しかし中には否定的な論文も存在するが、歯周基本治療介入によってHbA1cは統計学的に有意に改善するという無作為比較試験の報告が多く存在する。よって今回のCQに対してガイドラインの最終的な報告は次の通りとなった。
【糖尿病を有する歯周病患者に対して、歯周基本治療は HbA1c の改善に有効であり、歯周基本治療の実施を強く推奨する。(エビデンスの確実性:高 推奨の強さ:強い推奨)】
今回のCQに対しては数多くのエビデンス、確実性の高いエビデンスあり、全てのアウトカムから糖尿病患者への歯周治療の推奨している。

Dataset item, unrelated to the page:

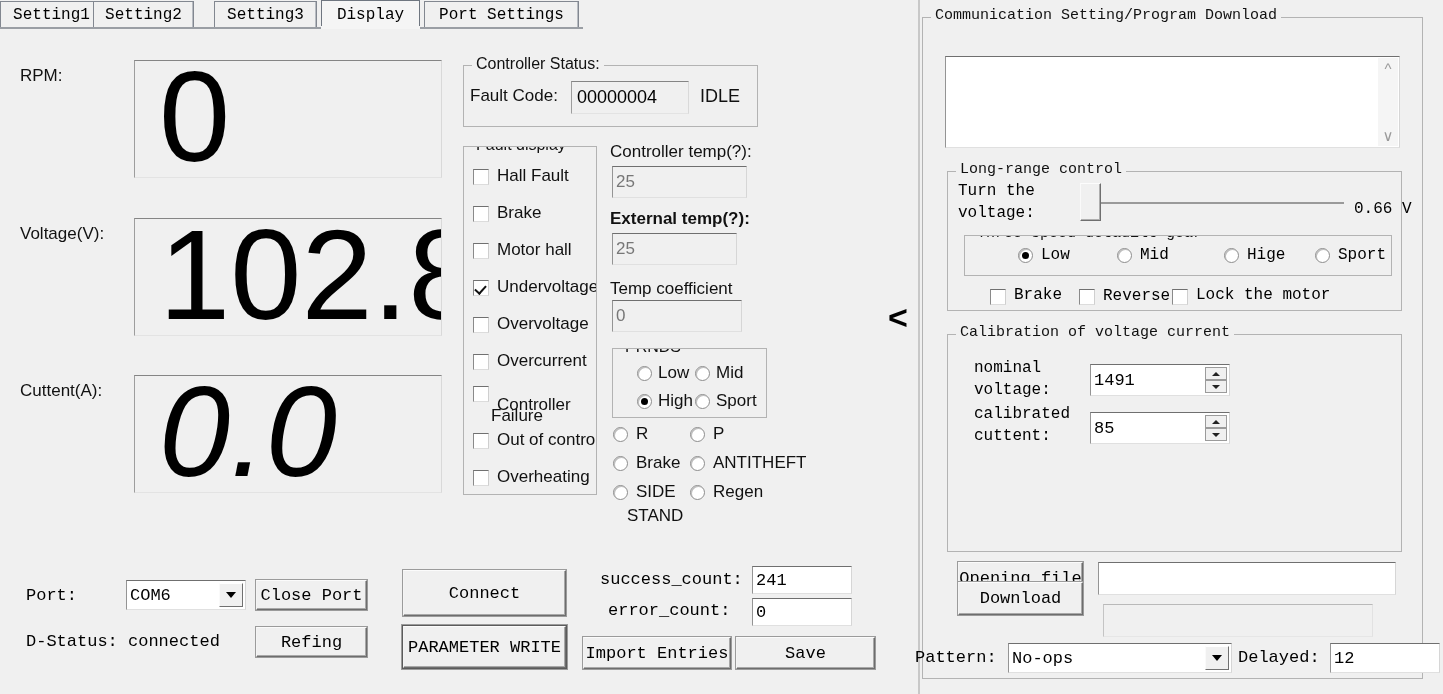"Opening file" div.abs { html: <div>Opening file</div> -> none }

ところが全ての論文において、長期間での経過や結論を明記していないように思う。否定的な論文や改善する可能性があると言ったような論文に対しては長期間フォローすることで、さらに前向きな結果が得られるのではないかと考察する。
とはいえ、糖尿病を有する歯周病患者に対して歯周基本治療は HbA1c の改善に有効であると明記した研修についても治療を継続していくことで改善を維持することやさらなる改善を望めるだろう。
また、臨床の現場において糖尿病患者の歯周治療は患者本人や家族の理解や協力が必要不可欠となる。
歯科医療従事者以外にとっては、糖尿病と歯周治療との関係性について理解が難しいケースもあるため、適切な説明や対応が求められるのではないだろうか。